What to work on:
• a. Reproduce the part of the passage on automation and work starting at "The monetary payoff" and ending at "the heavy lifting.".
• b. Write the next part of the passage on automation and work, picking up after its final sentence.

Passage given:
------------------------------------

Industry back then needed robust people who showed up, worked hard, and didn't get sick. That's what Foxconn needs today.
The monetary payoff for a college education has declined, and with current college costs, is often negative. Coupled with this is a very strong trend towards reducing the training level needed for a job. The trend is towards having software do the thinking part, while humans do the heavy lifting.
Supermarket checkout scanners are one of the most visible examples. For an extreme example, here's learning order picking in one minute [youtube.com] with the Kiva robotics system. The human is simply the handling arm for the mobile robots. All the planning and organizing is done by the computers, with a laser pointer indicating what to pick and where to put it. Even literacy is not necessary, other than the ability to read the quantity number and count. Kiva systems picked about 10% of online orders in 2010. This is the current expression of "Machines should think. People should work."

------------------------------------

Stored records
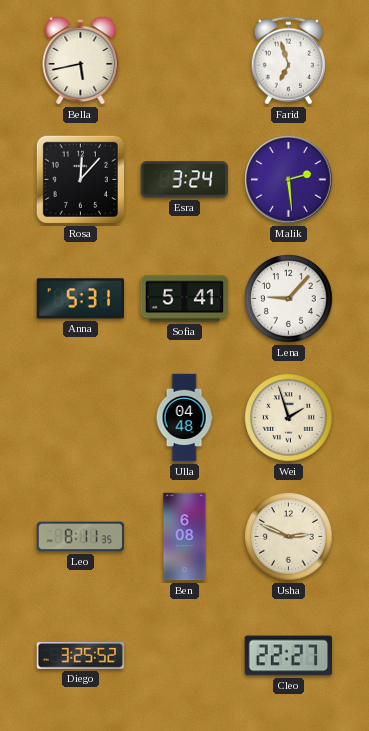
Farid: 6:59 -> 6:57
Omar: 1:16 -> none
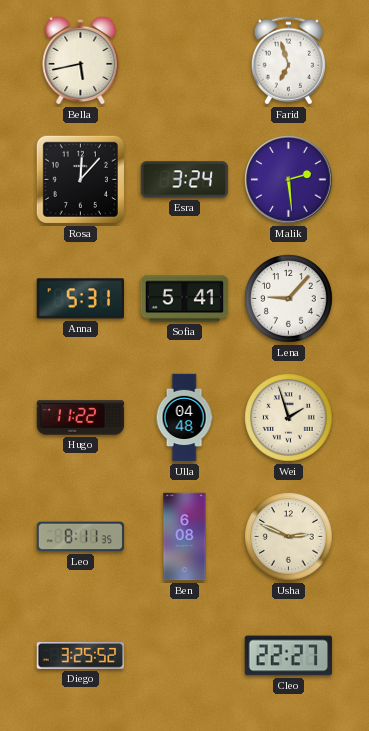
Hugo: none -> 11:22
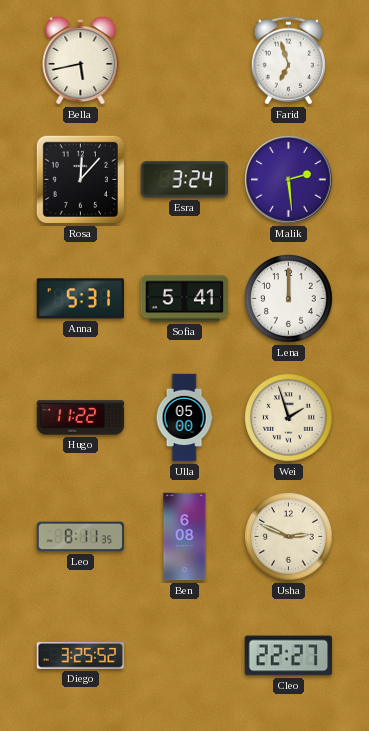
Lena: 9:07 -> 12:00
Ulla: 04:48 -> 05:00
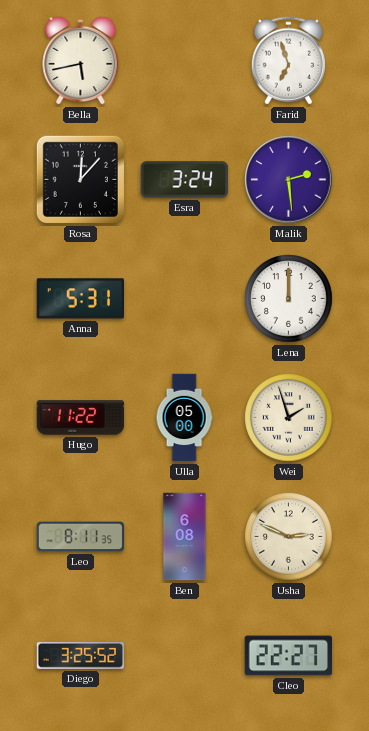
Sofia: 5:41 -> none
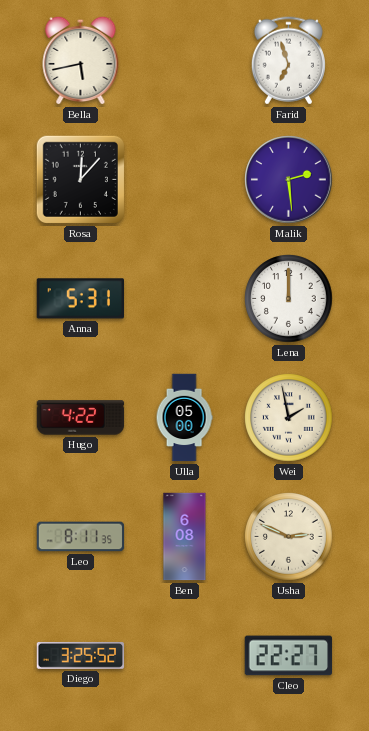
Esra: 3:24 -> none
Hugo: 11:22 -> 4:22
Wei: 1:57 -> 1:58
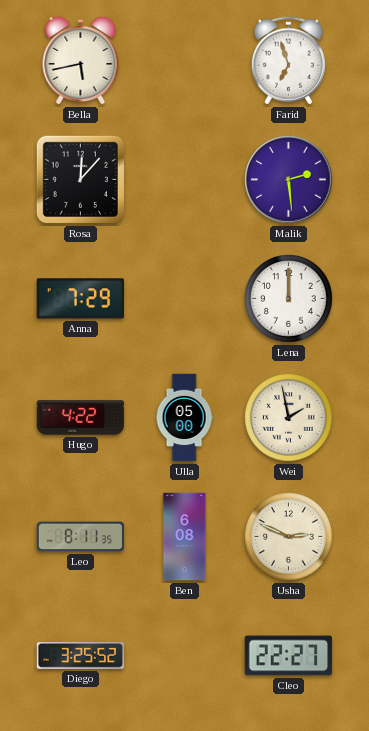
Anna: 5:31 -> 7:29
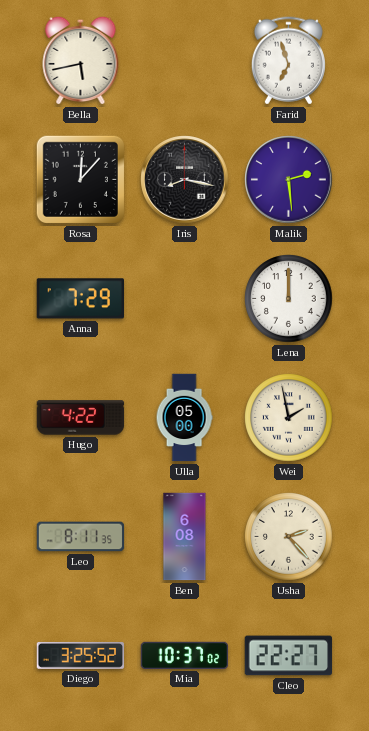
Iris: none -> 8:17
Usha: 2:49 -> 2:23
Mia: none -> 10:37
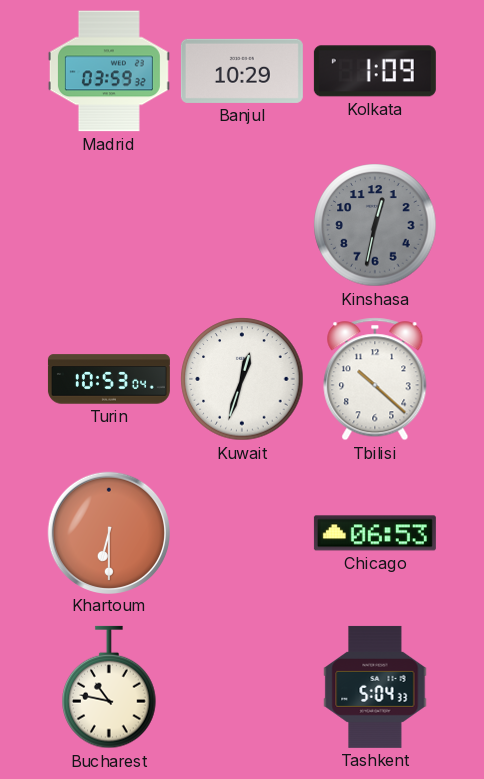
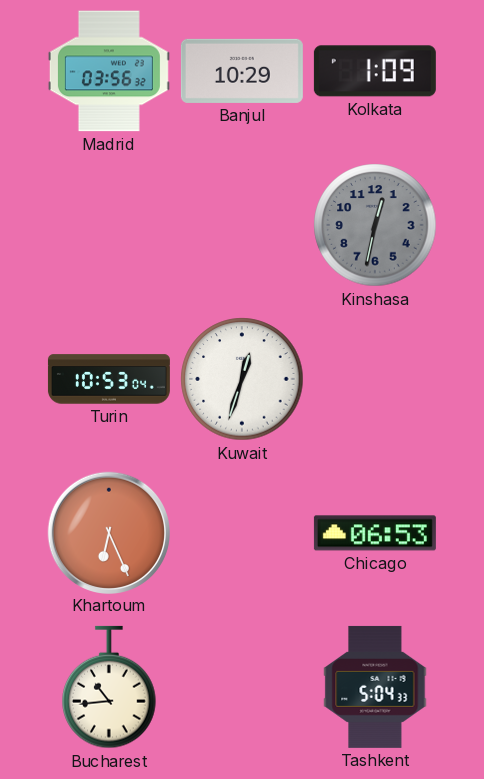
Madrid: 03:59 -> 03:56
Tbilisi: 10:22 -> none
Khartoum: 6:30 -> 6:26
Bucharest: 10:47 -> 10:44
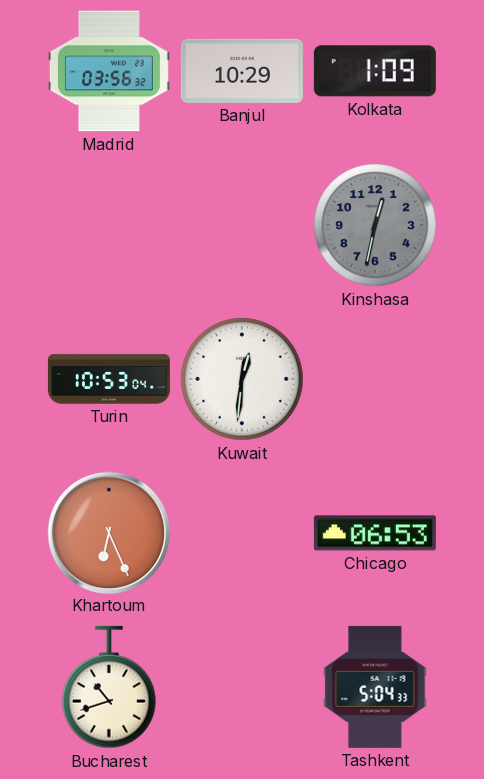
Kuwait: 12:33 -> 12:31
Bucharest: 10:44 -> 10:42
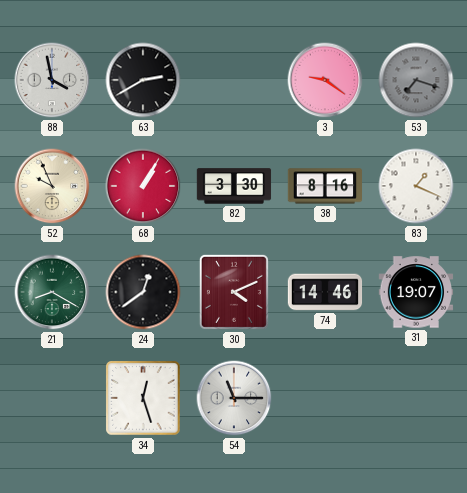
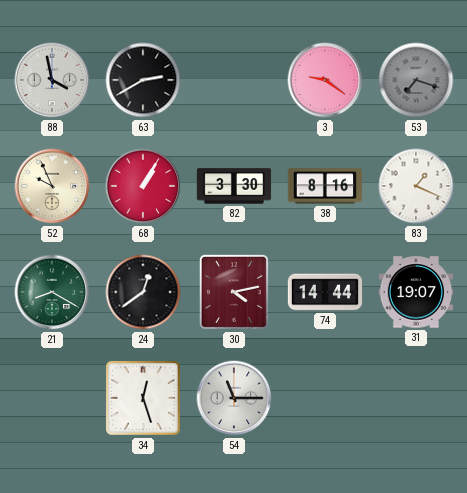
30: 4:11 -> 4:13
74: 14:46 -> 14:44
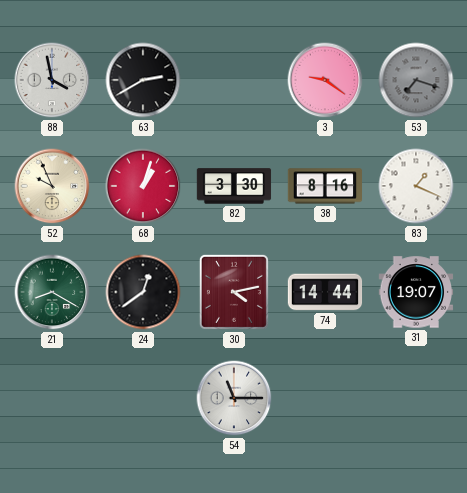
68: 1:05 -> 1:03
34: 12:27 -> none
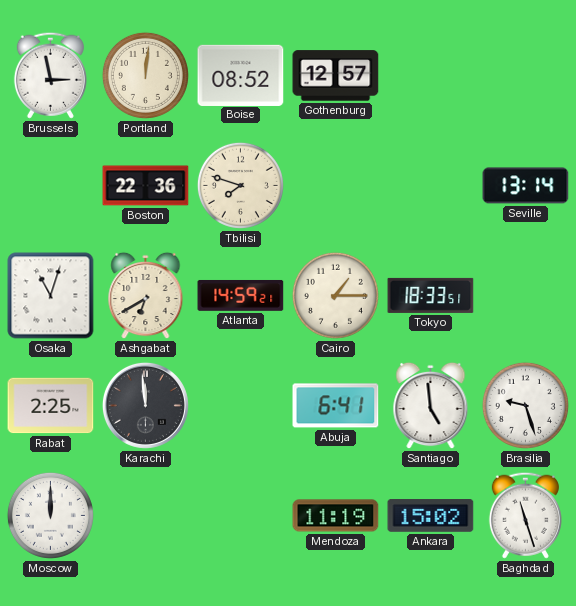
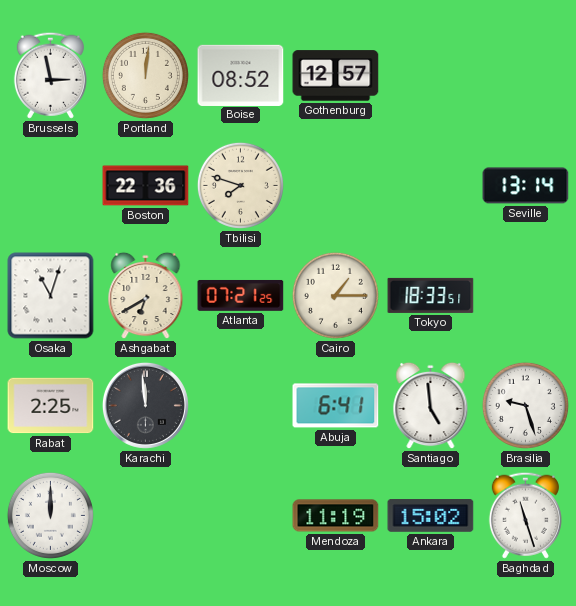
Atlanta: 14:59 -> 07:21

------------------------------------

Answers provided:
• a.
The monetary payoff for a college education has declined, and with current college costs, is often negative. Coupled with this is a very strong trend towards reducing the training level needed for a job. The trend is towards having software do the thinking part, while humans do the heavy lifting.

• b.
This is moving up the organization as software becomes standardized. In the past, many organizations wanted software customized to match their organization. But new organizations are more likely to customize their organization to match the available software, which already has a work flow designed into it. Consider "Salesforce.com".
The human interaction of sales is disappearing. Between online sales and call centers, retail sales skills are becoming unnecessary. Even sales skill can be computerized. Amazon gives you better advice on what books to buy than the sales people at Barnes and Noble.
That's the future. Peonage.
Re:Will education remain important? (Score:4, Interesting)
That's the closest system to Manna [marshallbrain.com] I've seen yet. The only difference is that you don't get a bluetooth headset verbally telling you what to do, you get a laser pointer and a bunch of lights, which means you don't even need workers that speak English.
Robots finally are taking over (Score:3)
That (the Kiva system) is the closest system to Manna I've seen yet.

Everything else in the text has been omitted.